But in the last few years it's seemed like Google has gotten smarter and smarter, and I've had less reason to search explicitly using Wolfram. I think it still does some things better than Google, but not a ton.
posted by Kadin2048 at 8:51 AM on January 14, 2015 [1 favorite]


but are you people using the LANGUAGE wolfram in your queries, huh?
posted by symbioid at 9:03 AM on January 14, 2015


escabeche : in that blog post, you say "but that’s because no one has ever asked those questions, and no one ever will."

But now - I picture an AI that utilizes Wolfram not to ANSWER questions, but to ASK questions, and then put them to people in a Jeopardy style trivia game.
posted by symbioid at 9:08 AM on January 14, 2015 [2 favorites]


WA handles base 60 and polynomial division better than Google. For most other things, if Google can't handle it, I just use a real CAS package instead.
posted by yeolcoatl at 9:22 AM on January 14, 2015


Does Alpha have to get the right answer? I was amused by "average number of bumps on a log", which it is happy to provide an answer for.

I also failed to find any variation on "smallest counting number never before returned as the result of a wolfram alpha query" that worked :(
posted by jepler at 9:40 AM on January 14, 2015 [1 favorite]


But now - I picture an AI that utilizes Wolfram not to ANSWER questions, but to ASK questions, and then put them to people in a Jeopardy style trivia game.

except that the losers DIE and that is what the roboapocalypse will be, all of us huddled in burned-out buildings drilling our children on Fermi estimation before Wolfram-Watson selects them for The Great Game
posted by kagredon at 9:50 AM on January 14, 2015 [1 favorite]


It works fine:

Q: "What is the answer to life, the universe and the meaning of everything?"

A: "Answer to the Ultimate Question of Life, the Universe, and Everything | 42"
posted by double block and bleed at 10:07 AM on January 14, 2015 [1 favorite]


Another disappointing failure.

On the positive side, the stars aren't going out.
posted by BrashTech at 10:10 AM on January 14, 2015 [4 favorites]


Also:

Q: "what is the speed of an unladen swallow?"

Input interpretation: "estimated average cruising airspeed of an unladen European swallow"

A: "25 mph"
posted by double block and bleed at 10:10 AM on January 14, 2015 [3 favorites]


I've been sitting here for the last ten minutes struggling with the knowledge that "My Wolfram|Alpha can't" fits perfectly into the meter of "My anaconda don't", but I got nothing for the rest of the chorus.
==================================================
▸ TASK REQUIREMENTS
• a. From the Wolfram Alpha comment thread, copy out everything from "WA handles base" down to "CAS package instead.".
• b. In the Wolfram Alpha comment thread, which two things does one commenter say WA handles better than Google?
• c. Continue the Wolfram Alpha comment thread from its last line.
==================================================
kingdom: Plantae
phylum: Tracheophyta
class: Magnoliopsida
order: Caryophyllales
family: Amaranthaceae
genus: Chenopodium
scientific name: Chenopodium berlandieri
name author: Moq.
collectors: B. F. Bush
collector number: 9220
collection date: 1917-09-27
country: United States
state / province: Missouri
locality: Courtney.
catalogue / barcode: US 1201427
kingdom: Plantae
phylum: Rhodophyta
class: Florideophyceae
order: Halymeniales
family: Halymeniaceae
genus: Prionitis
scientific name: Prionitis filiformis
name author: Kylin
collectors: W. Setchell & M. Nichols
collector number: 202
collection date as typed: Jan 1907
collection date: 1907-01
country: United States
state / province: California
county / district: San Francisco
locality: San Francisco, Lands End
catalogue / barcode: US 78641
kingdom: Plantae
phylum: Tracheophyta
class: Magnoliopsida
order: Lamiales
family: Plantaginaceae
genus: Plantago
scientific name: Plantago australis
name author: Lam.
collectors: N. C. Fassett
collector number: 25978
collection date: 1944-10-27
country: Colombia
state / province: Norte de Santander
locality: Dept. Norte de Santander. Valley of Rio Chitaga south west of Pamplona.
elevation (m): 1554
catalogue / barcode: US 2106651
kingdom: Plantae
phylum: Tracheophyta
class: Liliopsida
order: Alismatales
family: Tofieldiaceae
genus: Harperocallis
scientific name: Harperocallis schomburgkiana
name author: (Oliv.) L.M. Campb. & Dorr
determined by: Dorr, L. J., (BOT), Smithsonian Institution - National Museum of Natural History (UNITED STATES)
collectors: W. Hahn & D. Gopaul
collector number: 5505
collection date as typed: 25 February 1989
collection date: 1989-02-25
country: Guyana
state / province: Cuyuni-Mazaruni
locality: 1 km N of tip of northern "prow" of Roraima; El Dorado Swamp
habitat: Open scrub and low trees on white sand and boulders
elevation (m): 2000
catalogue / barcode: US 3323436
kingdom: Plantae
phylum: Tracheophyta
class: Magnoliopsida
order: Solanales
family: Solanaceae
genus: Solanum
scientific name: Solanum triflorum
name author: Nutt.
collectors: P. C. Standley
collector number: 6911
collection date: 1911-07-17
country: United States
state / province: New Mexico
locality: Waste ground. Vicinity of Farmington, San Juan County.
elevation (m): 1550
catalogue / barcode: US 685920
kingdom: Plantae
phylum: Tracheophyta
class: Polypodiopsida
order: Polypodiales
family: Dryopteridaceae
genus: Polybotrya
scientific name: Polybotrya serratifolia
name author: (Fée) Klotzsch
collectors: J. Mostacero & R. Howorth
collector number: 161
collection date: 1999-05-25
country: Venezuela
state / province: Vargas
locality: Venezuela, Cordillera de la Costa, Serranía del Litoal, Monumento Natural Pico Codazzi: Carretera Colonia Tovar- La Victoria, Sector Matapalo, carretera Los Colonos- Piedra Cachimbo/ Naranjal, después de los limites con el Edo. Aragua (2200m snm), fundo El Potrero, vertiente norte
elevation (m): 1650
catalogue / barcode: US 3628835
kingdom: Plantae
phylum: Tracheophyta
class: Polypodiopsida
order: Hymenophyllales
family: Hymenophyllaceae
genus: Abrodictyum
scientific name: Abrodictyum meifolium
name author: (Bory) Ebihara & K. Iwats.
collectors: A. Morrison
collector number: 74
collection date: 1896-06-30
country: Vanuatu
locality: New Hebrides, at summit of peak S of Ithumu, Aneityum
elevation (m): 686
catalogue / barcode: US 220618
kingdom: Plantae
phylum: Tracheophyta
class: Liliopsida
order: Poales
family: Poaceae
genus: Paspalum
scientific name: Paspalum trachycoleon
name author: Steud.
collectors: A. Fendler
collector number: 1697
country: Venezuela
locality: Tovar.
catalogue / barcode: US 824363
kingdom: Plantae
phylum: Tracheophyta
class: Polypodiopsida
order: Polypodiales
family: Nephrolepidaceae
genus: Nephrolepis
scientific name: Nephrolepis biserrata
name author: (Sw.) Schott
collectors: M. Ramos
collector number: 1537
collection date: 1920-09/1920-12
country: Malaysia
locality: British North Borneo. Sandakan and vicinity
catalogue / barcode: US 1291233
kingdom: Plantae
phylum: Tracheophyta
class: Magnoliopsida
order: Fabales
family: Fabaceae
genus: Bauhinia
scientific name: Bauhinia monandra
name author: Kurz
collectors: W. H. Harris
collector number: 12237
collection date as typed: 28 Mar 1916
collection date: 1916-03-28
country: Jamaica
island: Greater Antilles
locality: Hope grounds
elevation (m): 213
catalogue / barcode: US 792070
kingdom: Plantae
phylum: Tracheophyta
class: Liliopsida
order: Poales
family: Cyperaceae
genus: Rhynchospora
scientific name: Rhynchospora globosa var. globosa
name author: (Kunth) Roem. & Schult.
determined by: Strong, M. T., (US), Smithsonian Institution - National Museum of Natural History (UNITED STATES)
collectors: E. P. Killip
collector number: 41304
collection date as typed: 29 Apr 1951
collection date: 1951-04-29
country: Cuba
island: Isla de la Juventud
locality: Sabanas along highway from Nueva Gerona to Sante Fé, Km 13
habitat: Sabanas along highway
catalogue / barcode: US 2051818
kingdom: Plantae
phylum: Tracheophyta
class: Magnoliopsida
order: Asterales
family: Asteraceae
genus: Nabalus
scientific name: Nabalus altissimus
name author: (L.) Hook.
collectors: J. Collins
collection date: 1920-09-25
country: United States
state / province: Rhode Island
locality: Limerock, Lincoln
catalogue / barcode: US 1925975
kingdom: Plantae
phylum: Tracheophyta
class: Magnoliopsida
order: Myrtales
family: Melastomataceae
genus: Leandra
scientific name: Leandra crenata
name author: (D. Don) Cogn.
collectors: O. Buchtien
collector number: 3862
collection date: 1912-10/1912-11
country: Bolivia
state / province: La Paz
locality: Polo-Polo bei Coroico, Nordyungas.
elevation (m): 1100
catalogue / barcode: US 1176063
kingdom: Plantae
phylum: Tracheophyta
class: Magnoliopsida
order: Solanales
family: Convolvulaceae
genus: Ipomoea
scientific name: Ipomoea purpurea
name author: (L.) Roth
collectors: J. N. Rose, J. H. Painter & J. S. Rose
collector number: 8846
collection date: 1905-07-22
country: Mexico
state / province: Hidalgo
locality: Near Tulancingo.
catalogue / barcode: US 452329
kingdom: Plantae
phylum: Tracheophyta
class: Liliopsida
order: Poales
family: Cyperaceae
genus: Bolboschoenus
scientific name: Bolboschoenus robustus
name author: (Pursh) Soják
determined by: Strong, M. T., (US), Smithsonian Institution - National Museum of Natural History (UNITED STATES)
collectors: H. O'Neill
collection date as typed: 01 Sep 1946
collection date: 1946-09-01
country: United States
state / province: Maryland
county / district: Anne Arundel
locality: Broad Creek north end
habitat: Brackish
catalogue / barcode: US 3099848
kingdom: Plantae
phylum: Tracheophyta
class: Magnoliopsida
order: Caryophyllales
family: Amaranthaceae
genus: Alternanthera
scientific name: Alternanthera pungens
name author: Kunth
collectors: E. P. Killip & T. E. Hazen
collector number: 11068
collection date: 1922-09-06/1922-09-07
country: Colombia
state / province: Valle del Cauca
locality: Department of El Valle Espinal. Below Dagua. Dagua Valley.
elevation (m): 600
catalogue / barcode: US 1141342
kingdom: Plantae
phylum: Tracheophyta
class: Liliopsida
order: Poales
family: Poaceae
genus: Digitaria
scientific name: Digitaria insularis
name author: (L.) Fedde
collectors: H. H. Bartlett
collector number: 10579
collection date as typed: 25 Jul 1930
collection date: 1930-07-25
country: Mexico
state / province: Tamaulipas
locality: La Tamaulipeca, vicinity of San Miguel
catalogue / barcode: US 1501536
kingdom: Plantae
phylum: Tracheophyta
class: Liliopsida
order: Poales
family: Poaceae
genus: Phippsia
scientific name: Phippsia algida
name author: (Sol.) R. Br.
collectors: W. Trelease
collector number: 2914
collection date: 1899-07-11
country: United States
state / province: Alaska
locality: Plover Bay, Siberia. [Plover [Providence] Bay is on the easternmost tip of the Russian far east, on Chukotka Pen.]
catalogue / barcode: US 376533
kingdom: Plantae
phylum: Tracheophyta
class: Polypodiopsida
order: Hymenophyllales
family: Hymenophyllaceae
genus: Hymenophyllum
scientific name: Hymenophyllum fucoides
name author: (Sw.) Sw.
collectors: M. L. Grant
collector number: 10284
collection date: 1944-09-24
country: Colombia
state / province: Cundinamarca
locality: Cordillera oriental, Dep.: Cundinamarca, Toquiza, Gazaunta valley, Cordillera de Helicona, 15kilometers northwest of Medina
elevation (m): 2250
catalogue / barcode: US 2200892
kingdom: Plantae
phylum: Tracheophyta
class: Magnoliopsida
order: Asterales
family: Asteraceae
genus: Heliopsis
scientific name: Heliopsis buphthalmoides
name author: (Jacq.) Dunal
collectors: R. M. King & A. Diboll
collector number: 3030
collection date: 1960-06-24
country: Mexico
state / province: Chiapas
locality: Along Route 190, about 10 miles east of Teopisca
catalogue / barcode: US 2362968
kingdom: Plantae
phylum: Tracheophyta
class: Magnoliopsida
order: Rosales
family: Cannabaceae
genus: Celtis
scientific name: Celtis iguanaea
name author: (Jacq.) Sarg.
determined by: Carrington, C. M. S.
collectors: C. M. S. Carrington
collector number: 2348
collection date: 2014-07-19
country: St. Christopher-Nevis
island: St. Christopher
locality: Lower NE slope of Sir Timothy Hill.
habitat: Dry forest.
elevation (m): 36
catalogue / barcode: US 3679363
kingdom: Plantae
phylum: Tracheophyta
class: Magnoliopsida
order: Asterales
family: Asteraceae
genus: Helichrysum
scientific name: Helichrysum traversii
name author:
==================================================
▸ TASK-BY-TASK OUTPUTS
• a.
WA handles base 60 and polynomial division better than Google. For most other things, if Google can't handle it, I just use a real CAS package instead.

• b. Base 60 and polynomial division.

• c.
posted by narain at 10:20 AM on January 14, 2015 [5 favorites]


my wolfram alpha can't
my wolfram alpha can't
my wolfram alpha can't count up a load of positrons
posted by kagredon at 11:05 AM on January 14, 2015 [2 favorites]


Now do one about Memory Alpha.
posted by duffell at 1:20 PM on January 14, 2015


I am continually frustrated by Wolfram Alpha any time I try to get it to actually crunch publicly available data, e.g. comparing median income variation by census tract in California. I had assumed that maybe this was something that I needed Wolfram Gold for, but maybe it's just a frustrating tool that's only really meant for crunching polynomials.
posted by klangklangston at 3:47 PM on January 14, 2015


I did ask it about some cookies I made earlier and found its response a bit defensive.
posted by MiltonRandKalman at 4:18 PM on January 14, 2015


At least it's clever enough to dodge the old leprechaun scam.
posted by rifflesby at 5:18 PM on January 14, 2015


^ This one too.

Oh god. Now Wolfram Alpha will always respond in the voice of Shaggy in my head. I'm not sure if this is wonderful or terrible.
posted by polymath at 7:06 PM on January 14, 2015


The next eclipse on a Thursday.
The next eclipse visible in South America

Totally answerable but WolframAlpha does. Not. Understand.
posted by BungaDunga at 7:08 PM on January 14, 2015


My favorite use case for Wolfram|Alpha is "Too lazy to remember Mathematica syntax."
posted by Elementary Penguin at 3:23 AM on January 15, 2015 [1 favorite]


but it does understand

"next solar eclipse on thursday"
and "next solar eclipse in uruguay"
posted by TheLittlePrince at 12:37 PM on January 15, 2015 [1 favorite]


"next solar eclipse on thursday"

It find the next solar eclipse after this Thursday, which is on a Friday in March.